Competition sharpens this tendency. When firms believe themselves to be in a race over a strategic technology, cooperation deteriorates and safety margins shrink. Corners are cut. Information is withheld. Precautions begin to look like unilateral disarmament. Even the perception of a race can produce the behavior of one. This is how the rhetoric of innovation becomes the practice of hurry.
Then there is the question of open weights, which is where the argument becomes most uncomfortable and most concrete. Open-weight releases are often presented as a simple expression of openness, decentralization, or scientific freedom. At sufficient capability, they are also a security decision. They allow research and reduce dependence on a handful of firms, but they also remove many of the safeguards a centralized provider can impose, including monitoring, rate limits, patching, and access controls, while making systems easier to modify for harmful purposes and impossible to retrieve once widely diffused. The issue is not whether openness is an attractive ideal. The issue is what risks are created when a powerful dual-use system becomes irreversibly downloadable, and who is expected to bear those risks when the answer arrives too late.
That is the question a public regulator would force into the open at the moment companies now prefer to call a launch. Not whether the release is exciting, or useful, or symbolically aligned with the future, but what harms are plausible, what evidence has been produced, what mitigations exist, and what happens when the downside proves irreversible.
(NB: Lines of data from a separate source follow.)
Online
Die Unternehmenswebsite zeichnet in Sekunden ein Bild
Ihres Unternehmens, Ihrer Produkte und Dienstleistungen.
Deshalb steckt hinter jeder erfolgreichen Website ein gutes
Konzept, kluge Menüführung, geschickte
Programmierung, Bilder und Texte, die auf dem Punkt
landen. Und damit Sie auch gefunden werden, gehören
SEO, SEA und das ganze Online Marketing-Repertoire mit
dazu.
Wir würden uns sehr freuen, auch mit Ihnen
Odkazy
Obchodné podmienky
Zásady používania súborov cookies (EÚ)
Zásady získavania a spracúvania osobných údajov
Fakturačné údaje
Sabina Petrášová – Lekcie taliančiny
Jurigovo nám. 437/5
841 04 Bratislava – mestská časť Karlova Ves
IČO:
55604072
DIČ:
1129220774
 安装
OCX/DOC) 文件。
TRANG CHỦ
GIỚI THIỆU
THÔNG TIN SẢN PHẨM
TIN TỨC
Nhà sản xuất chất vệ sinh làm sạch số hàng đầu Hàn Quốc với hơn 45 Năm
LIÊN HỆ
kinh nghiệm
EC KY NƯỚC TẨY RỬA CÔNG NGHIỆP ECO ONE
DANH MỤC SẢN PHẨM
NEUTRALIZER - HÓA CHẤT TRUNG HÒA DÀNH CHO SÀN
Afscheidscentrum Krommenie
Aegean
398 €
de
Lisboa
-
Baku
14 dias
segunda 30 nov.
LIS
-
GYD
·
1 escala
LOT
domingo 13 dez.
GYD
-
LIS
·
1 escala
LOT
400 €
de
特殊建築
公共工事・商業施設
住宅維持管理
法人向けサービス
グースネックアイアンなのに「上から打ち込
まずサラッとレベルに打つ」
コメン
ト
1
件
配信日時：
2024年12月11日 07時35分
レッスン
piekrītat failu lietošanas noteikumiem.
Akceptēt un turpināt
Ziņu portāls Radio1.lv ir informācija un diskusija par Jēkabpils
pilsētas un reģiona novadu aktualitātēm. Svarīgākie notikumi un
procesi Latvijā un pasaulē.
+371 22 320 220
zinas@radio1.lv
The FDA did not emerge because industry invited supervision, and it did not endure because the country lost interest in innovation. It emerged because the public tired of serving as the proof of concept. That was the point then, and it is the point now.
AI is nearing that threshold. Some of the institutional scenery is already in place: institutes, frameworks, evaluations, voluntary agreements, access partnerships, and advisory reports. There is, in other words, no shortage of theater. What remains uncertain is whether the state intends to build something harder, duller, and more necessary than theater: a public authority capable of requiring evidence before mass deployment, evaluating systems independently of the people selling them, and treating irreversibility not as a philosophical flourish but as a governance fact.
The question is whether the country intends to recognize that threshold before the damage becomes the only proof left.